Como estratégia política, a “Autarquia” tende naturalmente à militarização da economia, a políticas imperialistas, guerras comerciais e conflitos territoriais. Certas tarifas sobre bens e serviços de adversários e inimigos fazem obviamente sentido, como no caso da China e da Rússia, para evitar a dependência. O caso do gás russo a fluir para a Europa é o exemplo recente de como isso pode ser uma desastrosa desvantagem. Mas não fazem grande sentido com aliados e parceiros comerciais com os quais se partilha um legado de confiança, regras e estabilidade.
Todavia foi esse o caminho escolhido por Trump, o que também significa que, para esta Administração, amigos e aliados são pouco relevantes ou até incómodos, uma vez que de algum modo inibem a total liberdade de acção e a exploração de oportunidades. O próprio D. Trump disse que os amigos são piores que os inimigos.
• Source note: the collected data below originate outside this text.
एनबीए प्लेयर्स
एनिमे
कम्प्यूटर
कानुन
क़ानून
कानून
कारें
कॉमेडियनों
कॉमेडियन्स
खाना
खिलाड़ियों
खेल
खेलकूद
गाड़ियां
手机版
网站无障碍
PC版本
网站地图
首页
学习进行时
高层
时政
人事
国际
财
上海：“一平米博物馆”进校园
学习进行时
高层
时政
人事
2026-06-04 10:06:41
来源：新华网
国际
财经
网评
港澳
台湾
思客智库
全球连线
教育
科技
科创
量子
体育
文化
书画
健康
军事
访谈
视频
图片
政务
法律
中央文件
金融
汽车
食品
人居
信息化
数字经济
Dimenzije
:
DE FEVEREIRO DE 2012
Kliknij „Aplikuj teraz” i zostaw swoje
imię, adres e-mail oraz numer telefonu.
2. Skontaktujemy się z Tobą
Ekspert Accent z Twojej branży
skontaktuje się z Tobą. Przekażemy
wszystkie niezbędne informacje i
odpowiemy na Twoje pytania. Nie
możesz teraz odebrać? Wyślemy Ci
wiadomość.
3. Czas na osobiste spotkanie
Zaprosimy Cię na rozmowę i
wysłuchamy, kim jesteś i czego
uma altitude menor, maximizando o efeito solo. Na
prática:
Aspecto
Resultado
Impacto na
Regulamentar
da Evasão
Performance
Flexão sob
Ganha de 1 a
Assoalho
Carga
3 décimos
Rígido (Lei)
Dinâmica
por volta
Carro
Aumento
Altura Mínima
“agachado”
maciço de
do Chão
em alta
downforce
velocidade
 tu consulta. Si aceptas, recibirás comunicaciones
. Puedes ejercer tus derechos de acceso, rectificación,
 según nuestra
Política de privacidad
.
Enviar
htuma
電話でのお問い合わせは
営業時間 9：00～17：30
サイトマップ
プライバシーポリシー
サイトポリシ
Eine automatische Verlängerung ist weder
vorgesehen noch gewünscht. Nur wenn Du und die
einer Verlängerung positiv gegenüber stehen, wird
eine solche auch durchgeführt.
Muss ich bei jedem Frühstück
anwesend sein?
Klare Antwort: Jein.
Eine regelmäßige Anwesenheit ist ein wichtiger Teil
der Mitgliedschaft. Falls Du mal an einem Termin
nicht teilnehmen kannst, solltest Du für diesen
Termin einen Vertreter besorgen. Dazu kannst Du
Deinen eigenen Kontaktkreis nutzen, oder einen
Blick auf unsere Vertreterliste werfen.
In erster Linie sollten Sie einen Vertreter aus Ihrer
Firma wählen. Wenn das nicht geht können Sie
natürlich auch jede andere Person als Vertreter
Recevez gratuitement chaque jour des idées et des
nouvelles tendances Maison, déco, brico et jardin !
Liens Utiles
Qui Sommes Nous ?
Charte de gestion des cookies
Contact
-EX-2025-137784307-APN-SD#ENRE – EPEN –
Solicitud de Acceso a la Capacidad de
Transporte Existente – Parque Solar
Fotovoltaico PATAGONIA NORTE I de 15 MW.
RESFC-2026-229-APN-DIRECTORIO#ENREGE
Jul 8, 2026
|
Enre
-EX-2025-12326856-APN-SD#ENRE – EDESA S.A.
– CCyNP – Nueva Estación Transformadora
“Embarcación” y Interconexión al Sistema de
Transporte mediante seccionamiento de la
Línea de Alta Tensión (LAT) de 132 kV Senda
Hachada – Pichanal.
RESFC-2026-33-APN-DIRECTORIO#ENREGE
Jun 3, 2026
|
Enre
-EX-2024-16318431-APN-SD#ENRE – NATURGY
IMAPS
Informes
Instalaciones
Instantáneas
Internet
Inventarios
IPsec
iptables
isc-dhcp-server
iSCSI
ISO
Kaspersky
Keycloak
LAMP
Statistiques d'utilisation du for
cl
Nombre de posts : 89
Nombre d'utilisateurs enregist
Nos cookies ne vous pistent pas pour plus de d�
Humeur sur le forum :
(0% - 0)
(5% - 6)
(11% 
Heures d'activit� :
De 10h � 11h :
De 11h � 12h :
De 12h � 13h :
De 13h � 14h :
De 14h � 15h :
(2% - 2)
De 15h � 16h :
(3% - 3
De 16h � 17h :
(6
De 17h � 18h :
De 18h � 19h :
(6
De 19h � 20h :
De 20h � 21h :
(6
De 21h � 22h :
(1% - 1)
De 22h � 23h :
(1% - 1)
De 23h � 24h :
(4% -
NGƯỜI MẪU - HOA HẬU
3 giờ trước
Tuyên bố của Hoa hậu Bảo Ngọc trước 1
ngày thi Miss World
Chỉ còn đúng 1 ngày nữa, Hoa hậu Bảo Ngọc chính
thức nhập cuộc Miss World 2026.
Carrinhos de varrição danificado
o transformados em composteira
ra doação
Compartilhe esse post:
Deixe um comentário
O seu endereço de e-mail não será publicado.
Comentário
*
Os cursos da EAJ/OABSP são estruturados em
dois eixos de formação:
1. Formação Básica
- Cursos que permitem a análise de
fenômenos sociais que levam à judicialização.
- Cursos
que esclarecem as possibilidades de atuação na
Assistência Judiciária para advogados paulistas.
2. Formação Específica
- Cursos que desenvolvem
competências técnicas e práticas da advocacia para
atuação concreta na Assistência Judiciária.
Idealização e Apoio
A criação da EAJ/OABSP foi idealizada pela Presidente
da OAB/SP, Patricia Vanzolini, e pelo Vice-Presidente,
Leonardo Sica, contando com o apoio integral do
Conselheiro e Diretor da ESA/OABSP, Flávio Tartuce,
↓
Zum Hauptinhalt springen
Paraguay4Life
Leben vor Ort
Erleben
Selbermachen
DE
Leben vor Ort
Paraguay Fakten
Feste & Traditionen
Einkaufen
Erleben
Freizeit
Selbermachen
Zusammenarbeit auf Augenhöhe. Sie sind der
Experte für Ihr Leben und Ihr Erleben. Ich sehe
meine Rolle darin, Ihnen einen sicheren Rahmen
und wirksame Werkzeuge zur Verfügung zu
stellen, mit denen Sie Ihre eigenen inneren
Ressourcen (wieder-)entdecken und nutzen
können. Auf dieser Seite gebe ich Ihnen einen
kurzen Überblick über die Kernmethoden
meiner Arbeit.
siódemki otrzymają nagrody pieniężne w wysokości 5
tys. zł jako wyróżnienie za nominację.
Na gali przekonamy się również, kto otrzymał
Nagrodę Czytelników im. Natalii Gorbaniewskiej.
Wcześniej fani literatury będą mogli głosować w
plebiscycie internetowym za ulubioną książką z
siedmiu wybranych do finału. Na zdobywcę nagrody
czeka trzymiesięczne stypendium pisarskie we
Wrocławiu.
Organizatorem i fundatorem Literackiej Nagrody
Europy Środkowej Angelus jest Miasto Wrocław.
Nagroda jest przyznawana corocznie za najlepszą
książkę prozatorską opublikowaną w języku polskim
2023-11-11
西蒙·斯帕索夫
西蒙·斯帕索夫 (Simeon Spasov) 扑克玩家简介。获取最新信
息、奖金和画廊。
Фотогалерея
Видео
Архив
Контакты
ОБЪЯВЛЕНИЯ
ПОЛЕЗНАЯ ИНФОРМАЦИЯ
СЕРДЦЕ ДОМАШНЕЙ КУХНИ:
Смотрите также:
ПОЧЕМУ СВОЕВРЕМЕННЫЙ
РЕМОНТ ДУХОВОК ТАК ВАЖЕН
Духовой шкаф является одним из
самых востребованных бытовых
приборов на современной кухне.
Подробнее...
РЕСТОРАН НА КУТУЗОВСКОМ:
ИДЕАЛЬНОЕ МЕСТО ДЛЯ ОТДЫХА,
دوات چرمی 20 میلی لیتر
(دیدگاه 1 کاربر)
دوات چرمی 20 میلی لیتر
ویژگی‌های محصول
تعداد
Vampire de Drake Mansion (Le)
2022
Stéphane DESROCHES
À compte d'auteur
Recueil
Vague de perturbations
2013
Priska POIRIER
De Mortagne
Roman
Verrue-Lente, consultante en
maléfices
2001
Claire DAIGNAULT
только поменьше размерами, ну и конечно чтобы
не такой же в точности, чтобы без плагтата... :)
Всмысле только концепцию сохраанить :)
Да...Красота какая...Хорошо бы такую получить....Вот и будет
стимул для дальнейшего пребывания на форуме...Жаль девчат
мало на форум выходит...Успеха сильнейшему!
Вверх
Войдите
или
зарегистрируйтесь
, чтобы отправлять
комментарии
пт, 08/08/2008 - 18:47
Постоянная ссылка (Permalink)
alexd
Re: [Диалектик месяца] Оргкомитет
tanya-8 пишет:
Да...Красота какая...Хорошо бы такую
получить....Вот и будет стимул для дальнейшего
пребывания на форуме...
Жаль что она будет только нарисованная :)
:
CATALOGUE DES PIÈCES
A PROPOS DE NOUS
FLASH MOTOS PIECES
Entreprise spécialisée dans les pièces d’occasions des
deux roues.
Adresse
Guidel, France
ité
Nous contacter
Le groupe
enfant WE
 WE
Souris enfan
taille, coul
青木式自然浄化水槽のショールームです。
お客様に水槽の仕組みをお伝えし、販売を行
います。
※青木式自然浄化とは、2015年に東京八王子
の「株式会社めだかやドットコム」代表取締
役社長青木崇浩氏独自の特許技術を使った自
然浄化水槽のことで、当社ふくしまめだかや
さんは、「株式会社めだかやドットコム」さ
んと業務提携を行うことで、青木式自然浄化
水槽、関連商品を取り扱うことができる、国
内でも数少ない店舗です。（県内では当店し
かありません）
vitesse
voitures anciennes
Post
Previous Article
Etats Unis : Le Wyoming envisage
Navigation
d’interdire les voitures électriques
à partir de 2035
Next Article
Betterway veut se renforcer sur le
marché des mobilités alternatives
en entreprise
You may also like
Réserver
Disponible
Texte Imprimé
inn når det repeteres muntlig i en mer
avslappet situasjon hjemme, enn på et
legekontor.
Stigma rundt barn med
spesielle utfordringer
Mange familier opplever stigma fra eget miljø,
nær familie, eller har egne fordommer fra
Queira-se ou não, foi aqui que desaguámos. Num daqueles momentos da História em que se dá uma mudança telúrica.
O futuro da América, do Ocidente e do Mundo é um terreno não cartografado mas pode-se já prever sem grande medo de errar, que temos pela frente um mundo hobbesiano, onde os lobos andarão à solta e no qual só sobreviverão os que se mantiveram atentos às ameaças, desconfiados, e preparados para lutar. Os que não forem capazes e não se unam em defesa mútua, ficarão à mercê das vontades alheias e terão de fazer o kowtow aos novos imperadores.
A parte positiva disto tudo? Embora não acredite que tenha sido essa a intenção (basta atentar no modo condescendente e até de desprezo com que Donald Trump e a sua entourage se referem a nós, europeus), se o que se está a passar for assumido como um acordar violento a obrigar à acção, ainda poderemos vir a agradecer ao presidente americano este choque de realidade.
Tempos difíceis criam pessoas fortes e estas fazem tempos fáceis.